• **Items from a data source**:

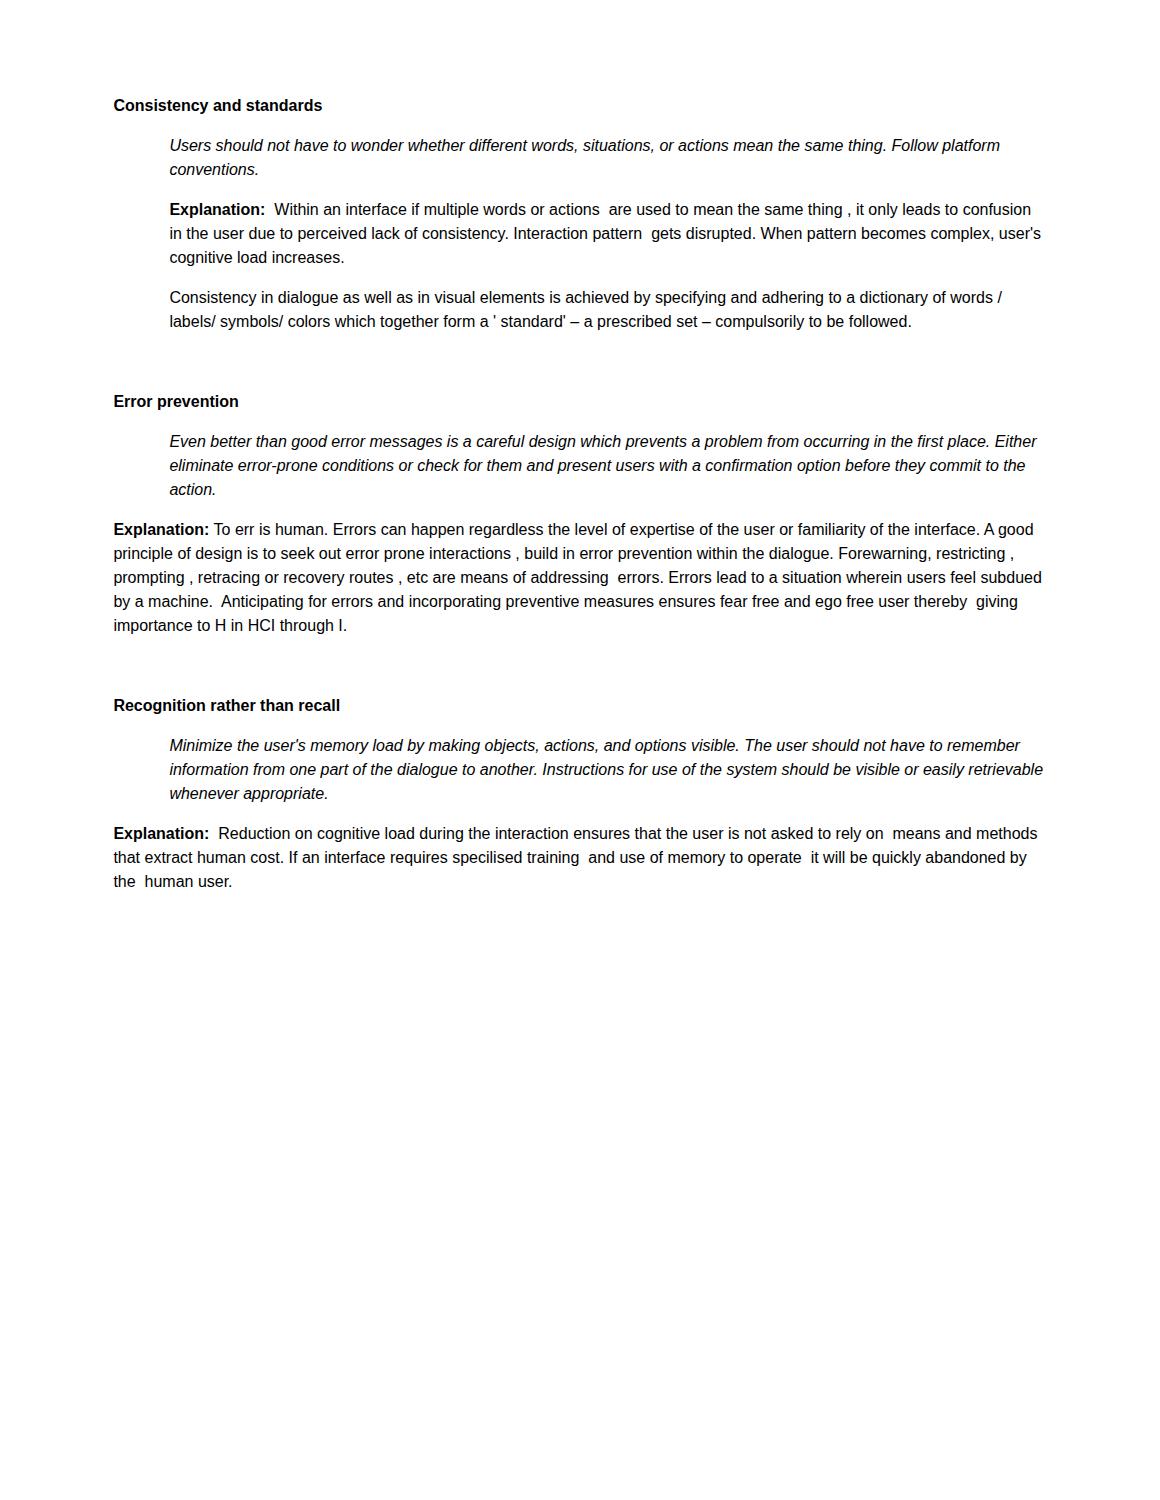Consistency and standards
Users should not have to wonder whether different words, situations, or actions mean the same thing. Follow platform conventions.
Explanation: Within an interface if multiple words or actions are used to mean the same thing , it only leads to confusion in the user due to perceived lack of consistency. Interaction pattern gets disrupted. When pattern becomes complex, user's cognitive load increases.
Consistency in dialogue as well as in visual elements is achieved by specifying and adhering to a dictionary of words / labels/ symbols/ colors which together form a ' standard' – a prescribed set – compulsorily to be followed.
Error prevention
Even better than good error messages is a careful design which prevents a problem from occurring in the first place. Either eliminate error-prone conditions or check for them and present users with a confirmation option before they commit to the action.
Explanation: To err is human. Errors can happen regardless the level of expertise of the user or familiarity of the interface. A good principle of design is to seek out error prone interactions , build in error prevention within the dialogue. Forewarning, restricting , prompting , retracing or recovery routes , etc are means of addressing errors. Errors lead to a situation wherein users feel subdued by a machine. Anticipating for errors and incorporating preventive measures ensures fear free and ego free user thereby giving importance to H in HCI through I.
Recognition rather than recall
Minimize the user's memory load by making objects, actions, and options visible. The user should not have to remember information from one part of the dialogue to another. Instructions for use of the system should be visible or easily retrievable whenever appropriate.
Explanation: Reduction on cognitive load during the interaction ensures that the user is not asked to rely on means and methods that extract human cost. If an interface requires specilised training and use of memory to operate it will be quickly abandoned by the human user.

• **What the task requires**: Leave out the pictures and repeat exactly the lines from the first line of the data through the line containing "Users should not". Add nothing else.

• **Exercise solution**:
Consistency and standards
Users should not have to wonder whether different words, situations, or actions mean the same thing. Follow platform conventions.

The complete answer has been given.